I agree we can't know how many binary objects there are that wander around the interstellar space, but even if there are many (not likely), furthermore ones that are very loosely bound (even less likely), IMHO the Triton-like capture mechanism would be highly improbable. I'd be interested to hear if more knowledgeable people know more about this -- Alan et. al. ?

[ngunn]

I'd be interested to hear if more knowledgeable people know more about this -- Alan et. al. ?

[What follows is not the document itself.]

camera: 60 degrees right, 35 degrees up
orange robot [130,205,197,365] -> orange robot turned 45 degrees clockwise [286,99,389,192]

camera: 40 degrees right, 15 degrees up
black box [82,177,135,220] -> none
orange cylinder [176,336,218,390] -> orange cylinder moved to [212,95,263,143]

Me too! I was only speculating, not calculating. Relative velocity's important too. I'm guessing that for maximum disruption you would want the dark binary to be in the vicinity of the sun for about half of it's own mutual revolution period. Experts please come in! Computer simulations??

[Bob Shaw]

What about a close (in interstellar terms) encounter with another star-mass (or large Jupiter) object? You'd only need a few such spread over billions of years to have strange Oort Cloud effects up to the present day. If the intruder isn't gravitationally bound to our Sun then it could be halfway across the galaxy by now. I suppose it's a statistical thing - and the sort of area where Hipparcos and similar astrometry craft might be able to give pretty good answers by identifying anomalous proper motions of stars.

Bob Shaw

[Guest_Richard Trigaux_*]

Well, such interstellar interactions and captures seem rare, if not impossible, even in assuming that there is a large interstellar population of small objects (Jupiter-size or smaller).

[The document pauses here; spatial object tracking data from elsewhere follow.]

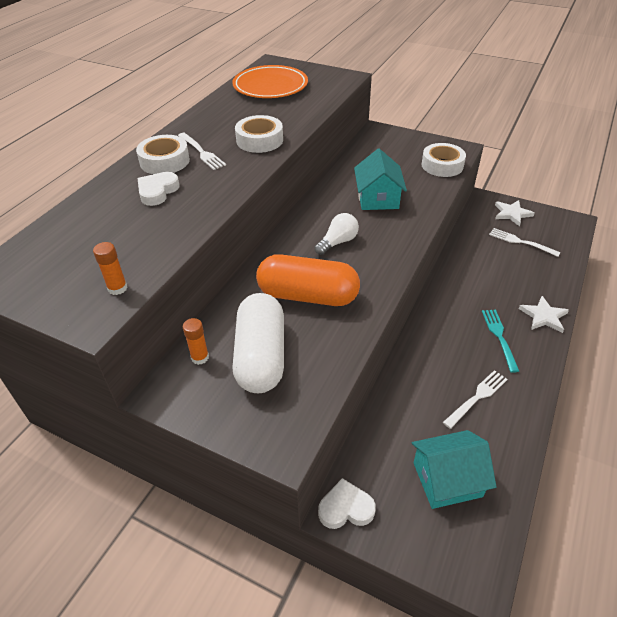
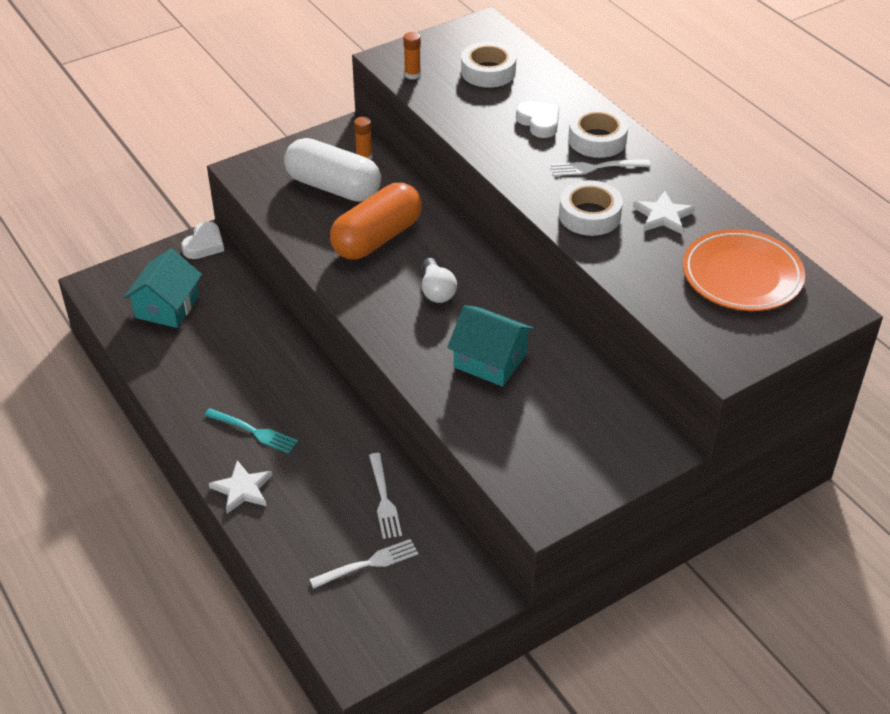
camera: 120 degrees right, 0 degrees up
white tape [421,143,466,177] -> white tape moved to [461,41,516,88]
white fork [443,370,508,429] -> white fork moved to [369,453,402,539]
white star [495,200,535,226] -> white star moved to [633,191,695,234]

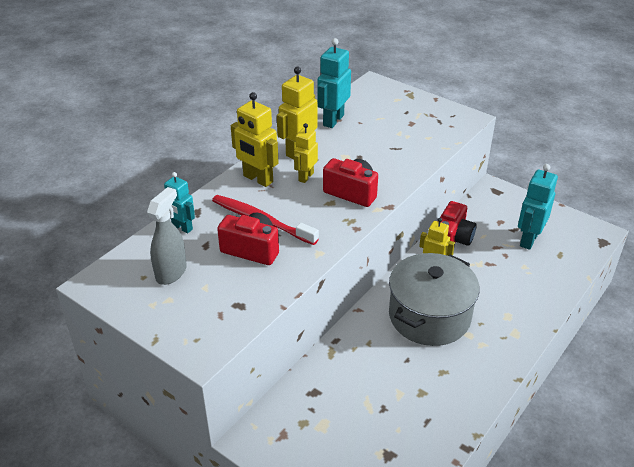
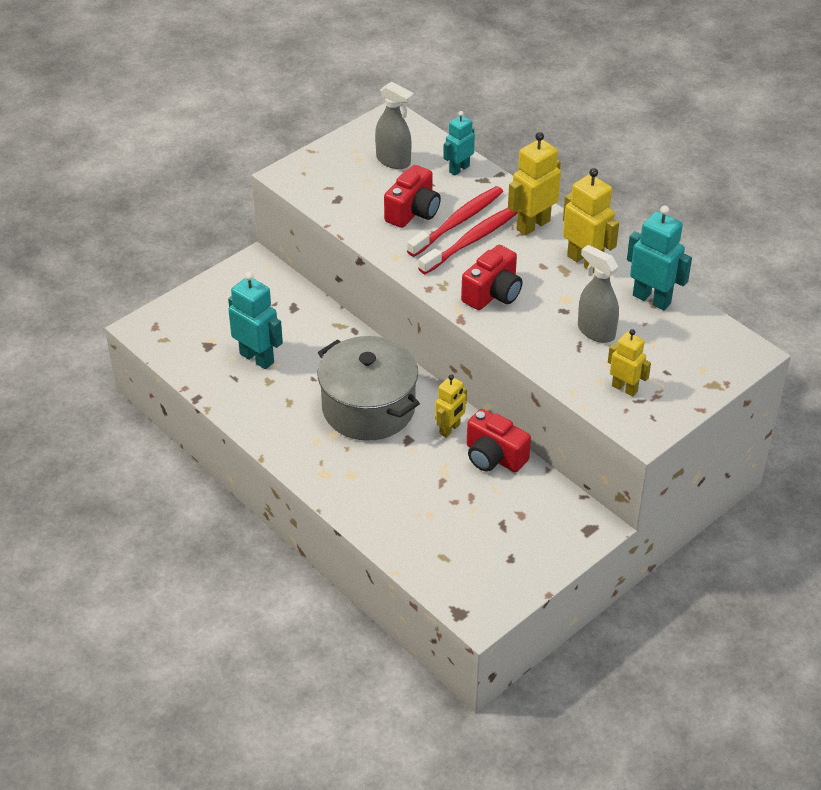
camera: 100 degrees right, 5 degrees up
yellow robot [294,123,318,183] -> yellow robot moved to [608,329,651,396]
turquoise robot [518,164,558,250] -> turquoise robot moved to [228,272,283,369]
none -> red toothbrush [418,208,518,274]
none -> grey spray bottle [578,245,619,343]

But there is a moment where it is much more possible: when the forming star already has its well individualized bok globule or accretion disk. At that stage, objects are not yet condensed (although they already exist individualy as gravitationally bound cloud structures) so they are much larger. In more, into star formating nebulae, the distances are much smaller, and relative velocities too.

The result of this is that interactions would mostly happen at this time, and be much easier at this time, to the point of having common and drastic effects.

For instance in the thread about the hypothetical Triton capture by Neptune, I imagined that it could result, not from an interaction between already formed moons, but between protoplanetary clouds. For instance the Pluto cloud would have passed through Neptune's disk. In doing so, it was captured by the Sun, but also it forbad any large satellite formation around Neptune, lefting only the two close satellites or the too far Nereïde. Of course in this hypothesis Triton would be a part of the Pluto cloud left around Neptune, but in a reverse orbit.

Recent thinkings came into a similar way, wondering if the chaotic outer KBO belt and its abrupt cutt-off would result simply from collisions between accretions disks, which would be relatively common in star formation zones. Many puzzling features could also result from a deeper interaction, for instance large planets into very excentric orbits, of very close from their star.

I think we should think of an accretion disk as something complex, formed of lumps of various materials and various speeds, with an history of interacting each other and with other disks, before being constrained to take the relatively regular position we see today.

Eventually it would not be astonishing if other planets of our sytem, or some KBO, would appear to come from different nebulae, with different composition. Pluto and KBOs are good candidates for this, as they may result from matter swaps between two colliding disks. For instance radioisotopic analysis show that Earth and common meteorites all formed from materials of a supernova some 20 millions years before accretion (I have not the exact figures in head). But similar radioisotopic analysis with comets or other far objetcs may show some with a different origin, perhaps another supernova, of another older source of matter.